BEGIN

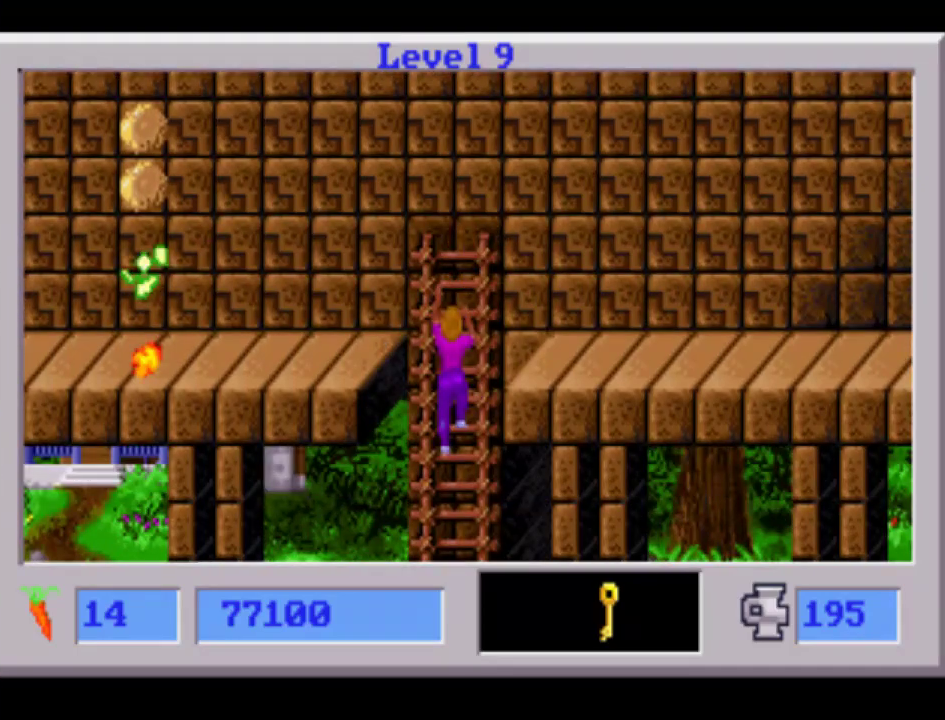
Gameplay with a controller (PlayStation layout); each line is a JSON object with the inputs held at the frame after it. "events" lists button and stick changes between this image and that frame as [ms after this image, input, new state], when the widget could be followed in between. Not read: CIRCLE CROSS L2 L3 R3 SQUARE TRIANGLE keyboard_mouse.
{"buttons": ["DPAD_DOWN", "DPAD_LEFT"], "events": []}
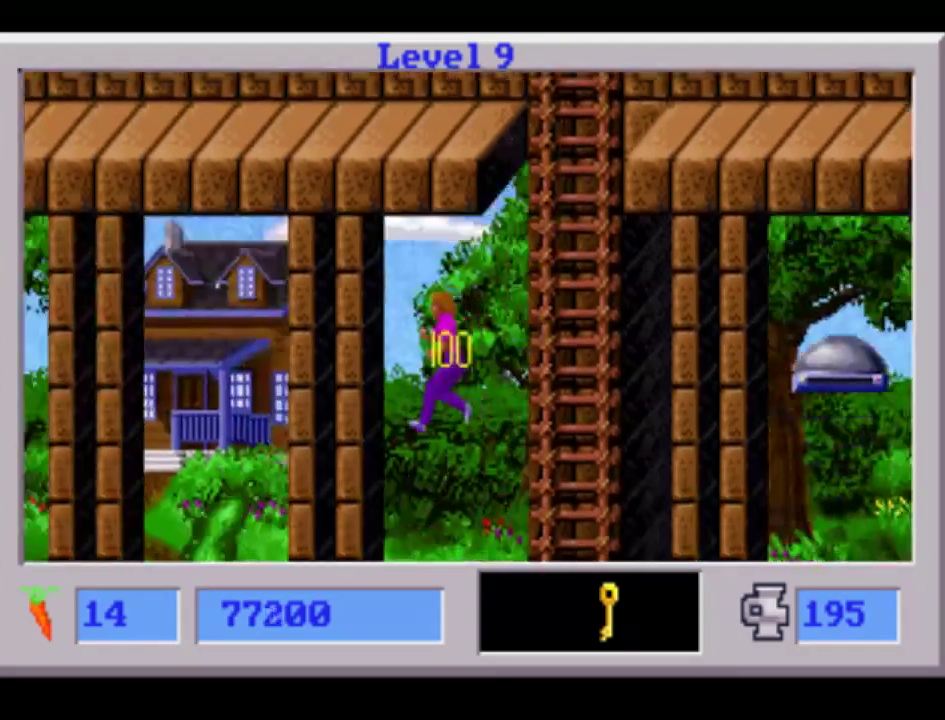
{"buttons": ["DPAD_LEFT"], "events": [[33, "DPAD_DOWN", "up"]]}
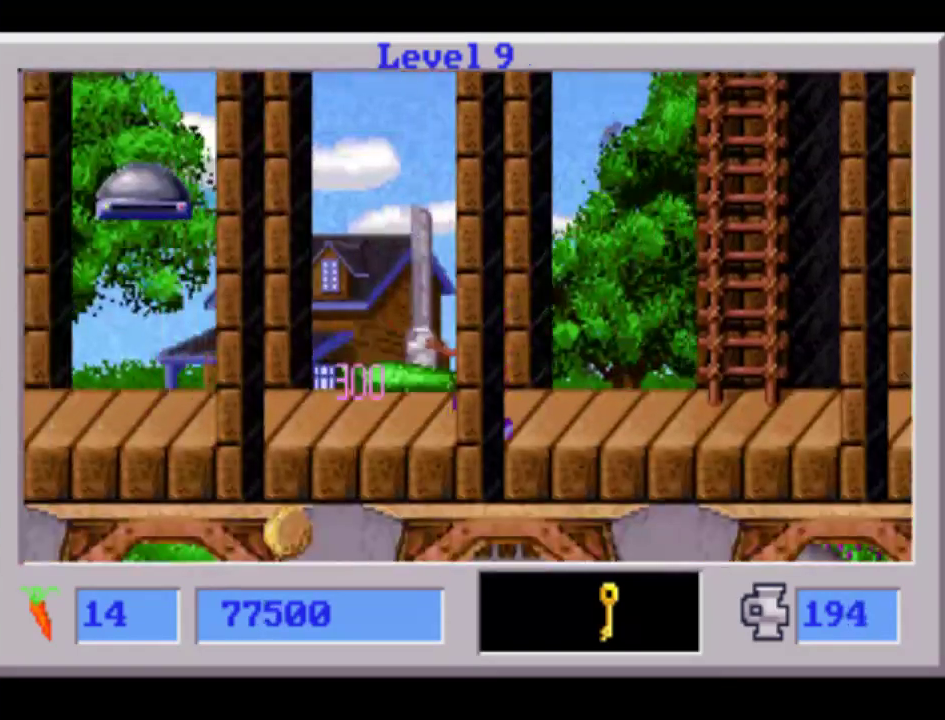
{"buttons": ["DPAD_LEFT"], "events": []}
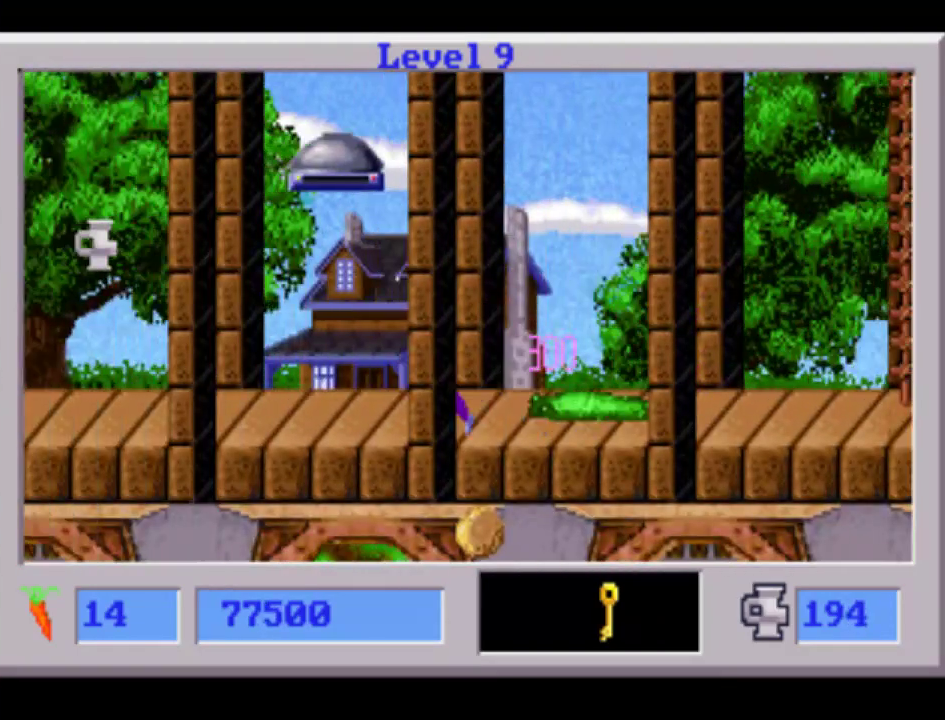
{"buttons": ["DPAD_LEFT"], "events": []}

END

• [Your instructions]: Output nothing but the records above, word for word, with the pictures removed.

• [Your solution]:
Gameplay with a controller (PlayStation layout); each line is a JSON object with the inputs held at the frame after it. "events" lists button and stick changes between this image and that frame as [ms after this image, input, new state], when the widget could be followed in between. Not read: CIRCLE CROSS L2 L3 R3 SQUARE TRIANGLE keyboard_mouse.
{"buttons": ["DPAD_DOWN", "DPAD_LEFT"], "events": []}
{"buttons": ["DPAD_LEFT"], "events": [[33, "DPAD_DOWN", "up"]]}
{"buttons": ["DPAD_LEFT"], "events": []}
{"buttons": ["DPAD_LEFT"], "events": []}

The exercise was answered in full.